DATA EXCERPTS: Begin
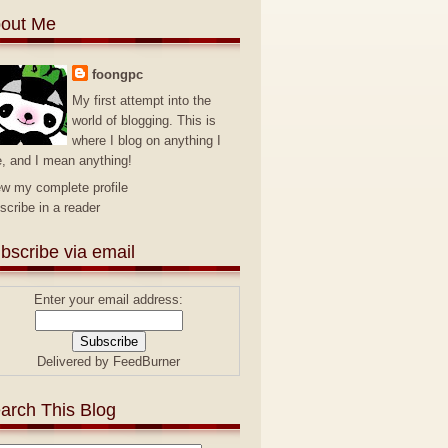
out Me
foongpc
My first attempt into the
world of blogging. This is
where I blog on anything I
e, and I mean anything!
ew my complete profile
scribe in a reader
bscribe via email
Enter your email address:
Delivered by
FeedBurner
arch This Blog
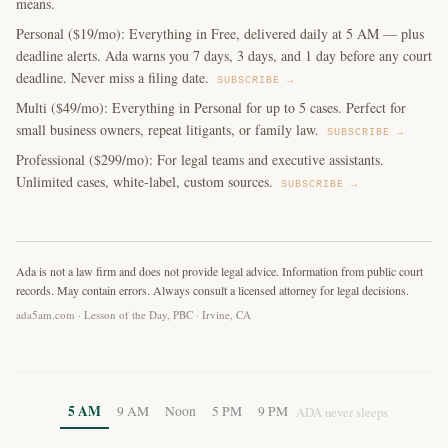
means.
Personal ($19/mo): Everything in Free, delivered daily at 5 AM — plus
deadline alerts. Ada warns you 7 days, 3 days, and 1 day before any court
deadline. Never miss a filing date.
SUBSCRIBE →
Multi ($49/mo): Everything in Personal for up to 5 cases. Perfect for
small business owners, repeat litigants, or family law.
SUBSCRIBE →
Professional ($299/mo): For legal teams and executive assistants.
Unlimited cases, white-label, custom sources.
SUBSCRIBE →
Ada is not a law firm and does not provide legal advice. Information from public court
records. May contain errors. Always consult a licensed attorney for legal decisions.
ada5am.com · Lesson of the Day, PBC · Irvine, CA
5 AM
9 AM
Noon
5 PM
9 PM
ADA never sleeps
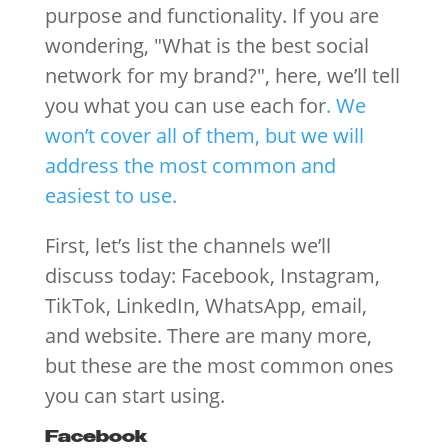
purpose and functionality. If you are
wondering, "What is the best social
network for my brand?", here, we’ll tell
you what you can use each for
. We
won’t cover all of them, but we will
address the most common and
easiest to use.
First, let’s list the channels we’ll
discuss today: Facebook, Instagram,
TikTok, LinkedIn, WhatsApp, email,
and website. There are many more,
but these are the most common ones
you can start using.
Facebook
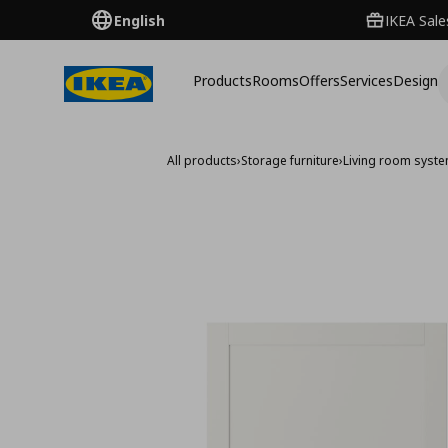
English
IKEA Sale
Products
Rooms
Offers
Services
Design
All products
›
Storage furniture
›
Living room syst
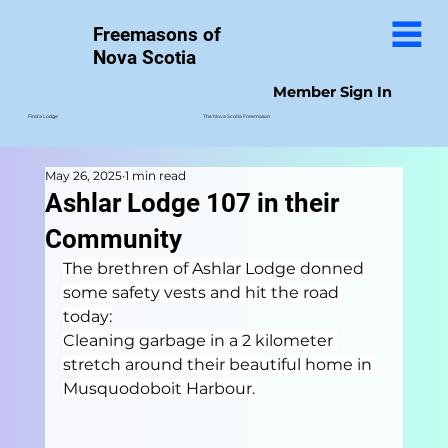
Freemasons of
Nova Scotia
Member Sign In
The Nova Scotia Freemason
Find a Lodge
May 26, 2025
1 min read
Ashlar Lodge 107 in their
Community
The brethren of Ashlar Lodge donned 
some safety vests and hit the road 
today:
Cleaning garbage in a 2 kilometer 
stretch around their beautiful home in 
Musquodoboit Harbour.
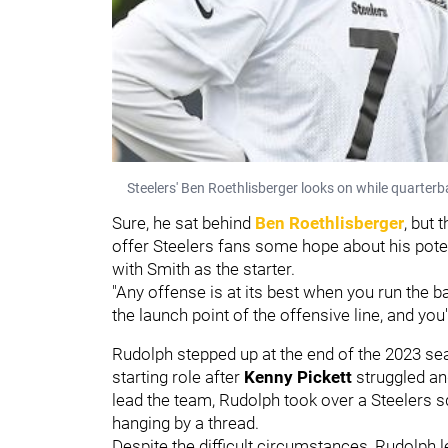
Steelers' Ben Roethlisberger looks on while quarter
Sure, he sat behind
Ben Roethlisberger
, but 
offer Steelers fans some hope about his potent
with Smith as the starter.
"Any offense is at its best when you run the b
the launch point of the offensive line, and yo
Rudolph stepped up at the end of the 2023 sea
starting role after
Kenny Pickett
struggled an
lead the team, Rudolph took over a Steelers s
hanging by a thread.
Despite the difficult circumstances, Rudolph 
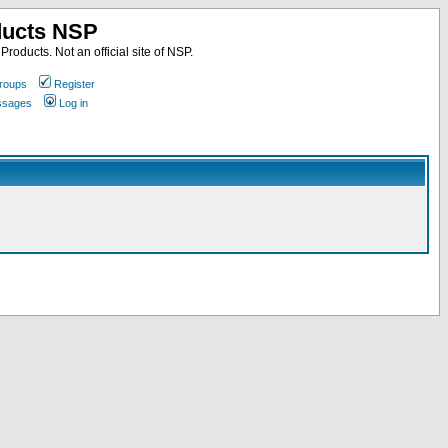
ducts NSP
roducts. Not an official site of NSP.
roups
Register
essages
Log in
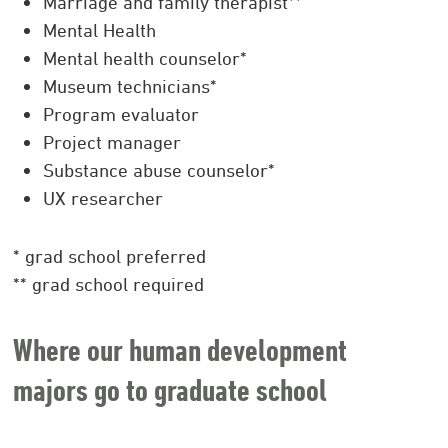
Marriage and family therapist**
Mental Health
Mental health counselor*
Museum technicians*
Program evaluator
Project manager
Substance abuse counselor*
UX researcher
* grad school preferred
** grad school required
Where our human development
majors go to graduate school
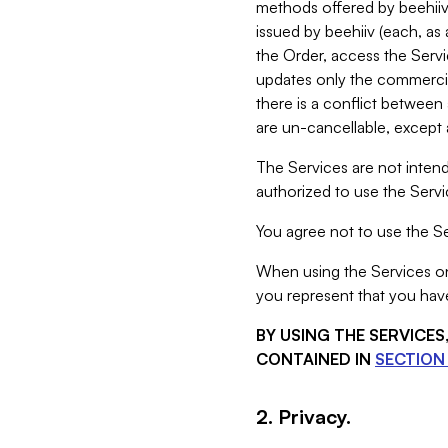
methods offered by beehiiv 
issued by beehiiv (each, a
the Order, access the Servi
updates only the commercial
there is a conflict between
are un-cancellable, except a
The Services are not intend
authorized to use the Servic
You agree not to use the Se
When using the Services on 
you represent that you have
BY USING THE SERVICE
CONTAINED IN
SECTION 
2. Privacy.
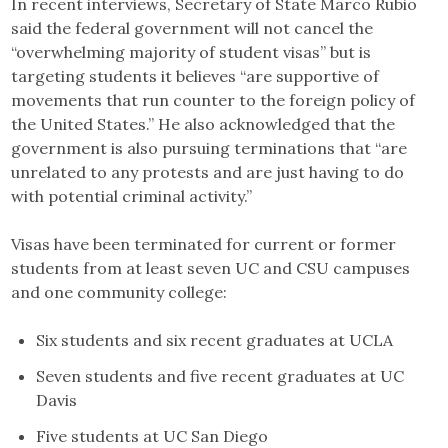
In recent interviews, Secretary of State Marco Rubio
said the federal government will not cancel the
“overwhelming majority of student visas” but is
targeting students it believes “are supportive of
movements that run counter to the foreign policy of
the United States.” He also acknowledged that the
government is also pursuing terminations that “are
unrelated to any protests and are just having to do
with potential criminal activity.”
Visas have been terminated for current or former
students from at least seven UC and CSU campuses
and one community college:
Six students and six recent graduates at UCLA
Seven students and five recent graduates at UC
Davis
Five students at UC San Diego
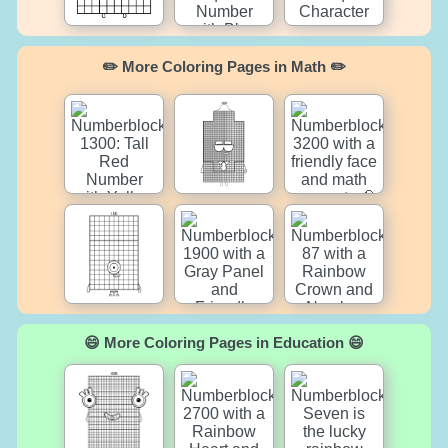
✏️ More Coloring Pages in Math ✏️
😄 More Coloring Pages in Education 😄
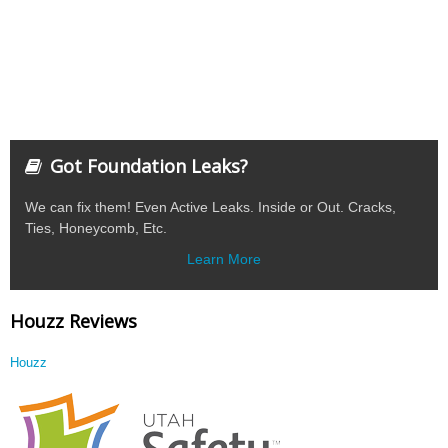
Got Foundation Leaks?
We can fix them! Even Active Leaks. Inside or Out. Cracks,
Ties, Honeycomb, Etc.
Learn More
Houzz Reviews
Houzz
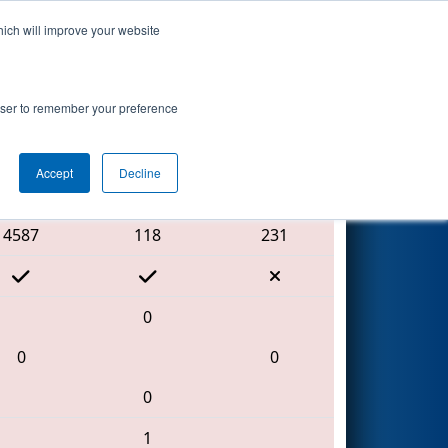
hich will improve your website
Search
rowser to remember your preference
Accept
Decline
Red Alliance
4587
118
231
0
0
0
0
1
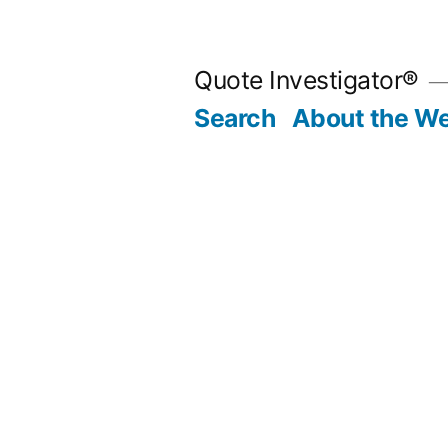
Skip
to
Quote Investigator®
content
Search
About the We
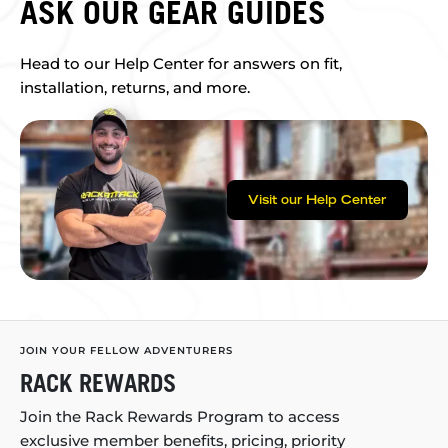
ASK OUR GEAR GUIDES
Head to our Help Center for answers on fit,
installation, returns, and more.
Visit our Help Center
JOIN YOUR FELLOW ADVENTURERS
RACK REWARDS
Join the Rack Rewards Program to access
exclusive member benefits, pricing, priority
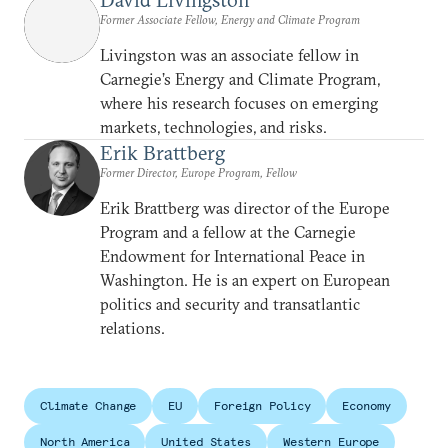
Former Associate Fellow, Energy and Climate Program
Livingston was an associate fellow in
Carnegie’s Energy and Climate Program,
where his research focuses on emerging
markets, technologies, and risks.
Erik Brattberg
Former Director, Europe Program, Fellow
Erik Brattberg was director of the Europe
Program and a fellow at the Carnegie
Endowment for International Peace in
Washington. He is an expert on European
politics and security and transatlantic
relations.
Climate Change
EU
Foreign Policy
Economy
North America
United States
Western Europe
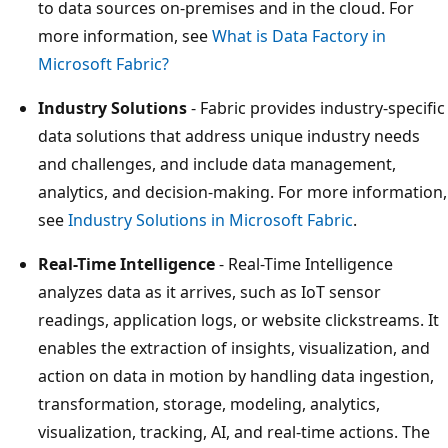
to data sources on-premises and in the cloud. For
more information, see
What is Data Factory in
Microsoft Fabric?
Industry Solutions
- Fabric provides industry-specific
data solutions that address unique industry needs
and challenges, and include data management,
analytics, and decision-making. For more information,
see
Industry Solutions in Microsoft Fabric
.
Real-Time Intelligence
- Real-Time Intelligence
analyzes data as it arrives, such as IoT sensor
readings, application logs, or website clickstreams. It
enables the extraction of insights, visualization, and
action on data in motion by handling data ingestion,
transformation, storage, modeling, analytics,
visualization, tracking, AI, and real-time actions. The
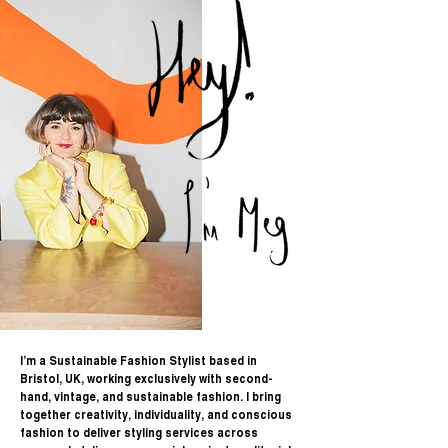
I’m a Sustainable Fashion Stylist based in
Bristol, UK, working exclusively with second-
hand, vintage, and sustainable fashion. I bring
together creativity, individuality, and conscious
fashion to deliver styling services across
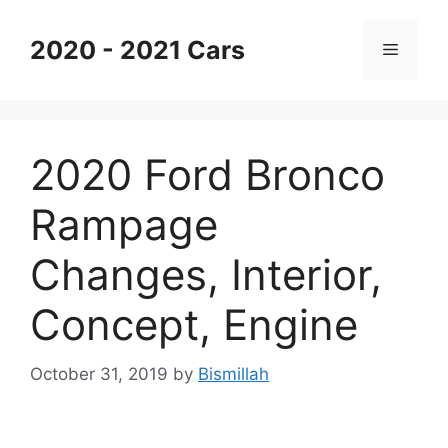
Skip
to
2020 - 2021 Cars
Menu
content
2020 Ford Bronco
Rampage
Changes, Interior,
Concept, Engine
October 31, 2019
by
Bismillah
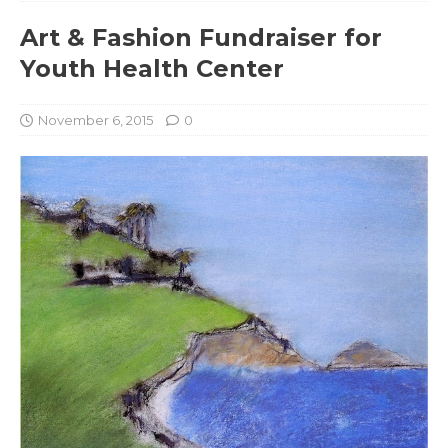
Art & Fashion Fundraiser for
Youth Health Center
November 6, 2015
0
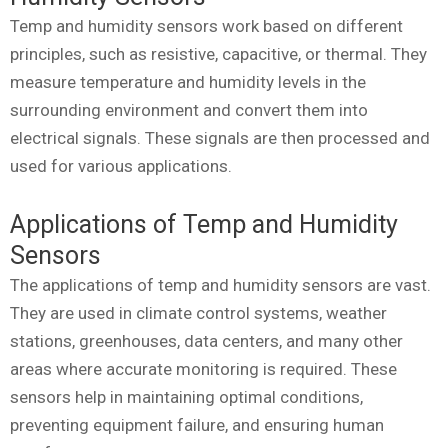
Temp and humidity sensors work based on different
principles, such as resistive, capacitive, or thermal. They
measure temperature and humidity levels in the
surrounding environment and convert them into
electrical signals. These signals are then processed and
used for various applications.
Applications of Temp and Humidity
Sensors
The applications of temp and humidity sensors are vast.
They are used in climate control systems, weather
stations, greenhouses, data centers, and many other
areas where accurate monitoring is required. These
sensors help in maintaining optimal conditions,
preventing equipment failure, and ensuring human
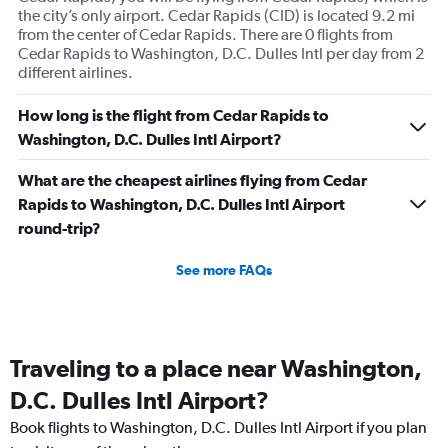
the city’s only airport. Cedar Rapids (CID) is located 9.2 mi
from the center of Cedar Rapids. There are 0 flights from
Cedar Rapids to Washington, D.C. Dulles Intl per day from 2
different airlines.
How long is the flight from Cedar Rapids to
Washington, D.C. Dulles Intl Airport?
What are the cheapest airlines flying from Cedar
Rapids to Washington, D.C. Dulles Intl Airport
round-trip?
See more FAQs
Traveling to a place near Washington,
D.C. Dulles Intl Airport?
Book flights to Washington, D.C. Dulles Intl Airport if you plan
DATA EXCERPTS: End
**PROBLEM TO WORK ON:** Reproduce verbatim the opening line of the material and every line after it, up to and including the line with "Musquodoboit Harbour.", but no pictures.

**RESULT OF THIS TASK:**
out Me
foongpc
My first attempt into the
world of blogging. This is
where I blog on anything I
e, and I mean anything!
ew my complete profile
scribe in a reader
bscribe via email
Enter your email address:
Delivered by
FeedBurner
arch This Blog
means.
Personal ($19/mo): Everything in Free, delivered daily at 5 AM — plus
deadline alerts. Ada warns you 7 days, 3 days, and 1 day before any court
deadline. Never miss a filing date.
SUBSCRIBE →
Multi ($49/mo): Everything in Personal for up to 5 cases. Perfect for
small business owners, repeat litigants, or family law.
SUBSCRIBE →
Professional ($299/mo): For legal teams and executive assistants.
Unlimited cases, white-label, custom sources.
SUBSCRIBE →
Ada is not a law firm and does not provide legal advice. Information from public court
records. May contain errors. Always consult a licensed attorney for legal decisions.
ada5am.com · Lesson of the Day, PBC · Irvine, CA
5 AM
9 AM
Noon
5 PM
9 PM
ADA never sleeps
purpose and functionality. If you are
wondering, "What is the best social
network for my brand?", here, we’ll tell
you what you can use each for
. We
won’t cover all of them, but we will
address the most common and
easiest to use.
First, let’s list the channels we’ll
discuss today: Facebook, Instagram,
TikTok, LinkedIn, WhatsApp, email,
and website. There are many more,
but these are the most common ones
you can start using.
Facebook
English
IKEA Sale
Products
Rooms
Offers
Services
Design
All products
›
Storage furniture
›
Living room syst
Freemasons of
Nova Scotia
Member Sign In
The Nova Scotia Freemason
Find a Lodge
May 26, 2025
1 min read
Ashlar Lodge 107 in their
Community
The brethren of Ashlar Lodge donned 
some safety vests and hit the road 
today:
Cleaning garbage in a 2 kilometer 
stretch around their beautiful home in 
Musquodoboit Harbour.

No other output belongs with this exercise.